Figure 4. Representative agarose gel images of CRISPR/Cas RNA components. A and B: sgRNA in vitro transcription

(A) The sgRNA sequence is PCR-amplified from MLM3636-based vector with primers carrying the T7 RNA polymerase promoter on the 5’ extremity. (B) The resulting PCR is used as a template for T7 RNA polymerase transcription in vitro. A typical gel electrophoresis of an sgRNA after T7 RNA polymerase transcription (T7) and after column purification with Nucaway spin columns (Col). C and D: Cas9 in vitro transcription. (C) The Cas9 ORF, including NLS, is PCR-amplified with primers carrying the T7 RNA polymerase promoter on the 5’ extremity. (D) The PCR product is used as a template for in vitro transcription, 5’capping and 3’ polyA-tailing. A representative gel electrophoresis is shown. A supershift is observed after the polyA tailing reaction (pA). Nucaway spin columns are used for RNA purification. (E) A representative gel image of Cas9 mRNA (100 ng), sgRNA (100 ng) and 1:1 injection mix of Cas9 and sgRNA (50 ng each) samples.

Figure 5. Examples of genotyping

(A) A representative T7E1 assay of a wild type and a mutant sample. The T7E1 cleavage products in mutant sample (+) are marked with asterisks. (B) A 689bp fragment centered on the CRISPR binding site is PCR amplified, cloned and sequenced. Sequence alignments and chromatogram showing a 9bp deletion in two independent clones. (C) PCR of mutation insertion site in an oligonucleotide based HDR knock-in experiment showing showing wild type band (arrow) along with higher sized bands resulting from insertion of the oligonucleotides included in the injection mix. A smaller sized band in sample 9 indicates deletion of a few nucleotides. Unequal intensities of the higher/lower sized bands with that of wild type band in some samples indicate mosaicism. (D) An example of internal + external primers PCR showing amplification of the expected band only in the positive samples (# 2 and 5).

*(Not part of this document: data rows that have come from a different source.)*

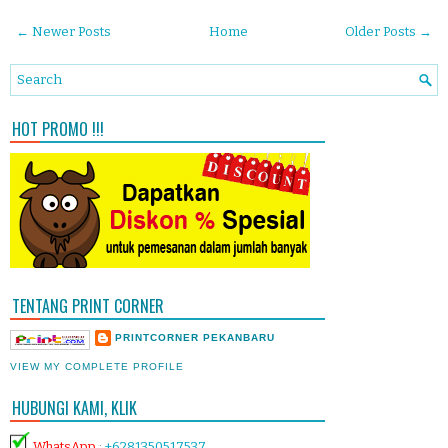
← Newer Posts
Home
Older Posts →
HOT PROMO !!!
TENTANG PRINT CORNER
PRINTCORNER PEKANBARU
VIEW MY COMPLETE PROFILE
HUBUNGI KAMI, KLIK
WhatsApp
:
+6281350517537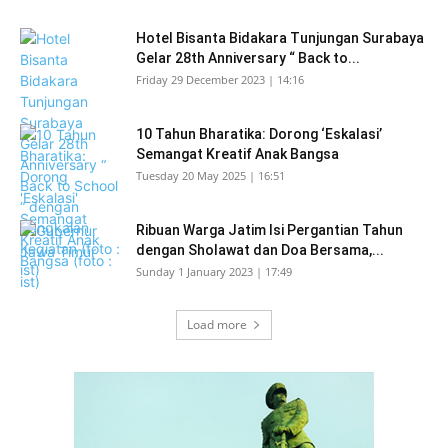
Hotel Bisanta Bidakara Tunjungan Surabaya
Gelar 28th Anniversary “ Back to...
Friday 29 December 2023 | 14:16
10 Tahun Bharatika: Dorong ‘Eskalasi’
Semangat Kreatif Anak Bangsa
Tuesday 20 May 2025 | 16:51
Ribuan Warga Jatim Isi Pergantian Tahun
dengan Sholawat dan Doa Bersama,...
Sunday 1 January 2023 | 17:49
Load more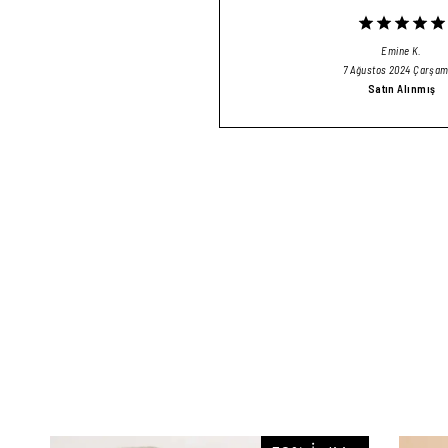
Emine
K.
7 Ağustos 2024 Çarşa
Satın Alınmış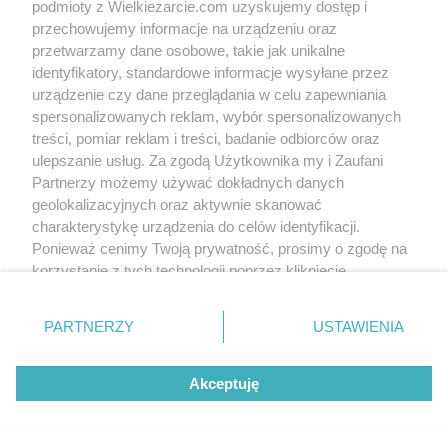
podmioty z Wielkiezarcie.com uzyskujemy dostęp i
Wyślij do mnie wiadomość
Obserwuj mnie
przechowujemy informacje na urządzeniu oraz
przetwarzamy dane osobowe, takie jak unikalne
Od kiedy z nami:
2007-11-27
identyfikatory, standardowe informacje wysyłane przez
Status:
aktywny (offline)
urządzenie czy dane przeglądania w celu zapewniania
Forum posts:
0
spersonalizowanych reklam, wybór spersonalizowanych
treści, pomiar reklam i treści, badanie odbiorców oraz
Sent comments:
11
ulepszanie usług. Za zgodą Użytkownika my i Zaufani
Last comments:
0
Partnerzy możemy używać dokładnych danych
geolokalizacyjnych oraz aktywnie skanować
Wyróżnienia
Recommended:
0
charakterystykę urządzenia do celów identyfikacji.
In favorites:
0
Ponieważ cenimy Twoją prywatność, prosimy o zgodę na
Followers:
0
korzystanie z tych technologii poprzez kliknięcie
„Akceptuję”. Zgoda jest dobrowolna i zawsze możesz ją
zmienić/wycofać klikając przycisk ustawień prywatności
Wersja mobilna
Napisz do nas
Regulamin
PARTNERZY
USTAWIENIA
znajdujący się w lewym dolnym rogu strony
. Niektóre
Polityka cookies
Polityka prywatności
Reklama
rodzaje przetwarzania danych nie wymagają zgody
Akceptuję
użytkownika, ale masz prawo sprzeciwić się takiemu
przetwarzaniu. Preferencje będą miały zastosowania tylko
na tej witrynie.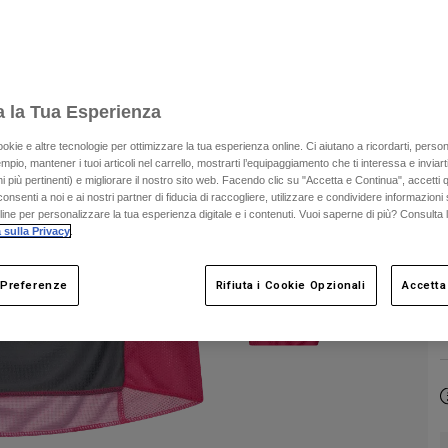
a la Tua Esperienza
C
ookie e altre tecnologie per ottimizzare la tua esperienza online. Ci aiutano a ricordarti, person
mpio, mantener i tuoi articoli nel carrello, mostrarti l’equipaggiamento che ti interessa e inviarti
 più pertinenti) e migliorare il nostro sito web. Facendo clic su "Accetta e Continua", accetti 
onsenti a noi e ai nostri partner di fiducia di raccogliere, utilizzare e condividere informazioni 
nline per personalizzare la tua esperienza digitale e i contenuti. Vuoi saperne di più? Consulta 
 sulla Privacy
.
 Preferenze
Rifiuta i Cookie Opzionali
Accetta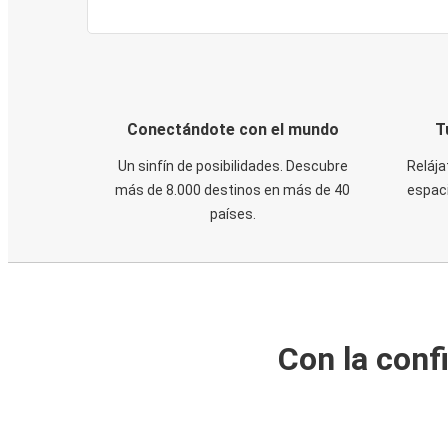
Conectándote con el mundo
T
Un sinfín de posibilidades. Descubre
Relája
más de 8.000 destinos en más de 40
espaci
países.
Con la conf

Figure 6. An example of Surveyor assay combined with sequencing to detect CRISPR/Cas mutations on X-chromosome

(A) Surveyor assay of DNA samples isolated from CRISPR/Cas injected pronuclei cultured up to blastocysts stage showing negative (sample 4) and positive (remaining) samples. Red arrows indicate cleaved bands of 261 and 184 bp from the 445 bp PCR product. Notably, all samples were positive by sequencing assay including those that were surveyor negative. Note that occasionally surveyor assay result in very weak cleavage products (e.g., sample 2). (B) Direct sequencing of PCR products from wild type, a surveyor positive (sample 3) and a surveyor negative (4) sample. Sample number 4 had deletion of 8 nucleotides even though surveyor assay was negative. This could be due to the sample being male which will have only one X-chromosome. The sample 3 showed typical overlapping peaks after the cut site (arrow) indicative of two (or more; if mosaic) templates: this sample could be a female and either only one allele is mutated and/or CRISPR/Cas activity is mosaic.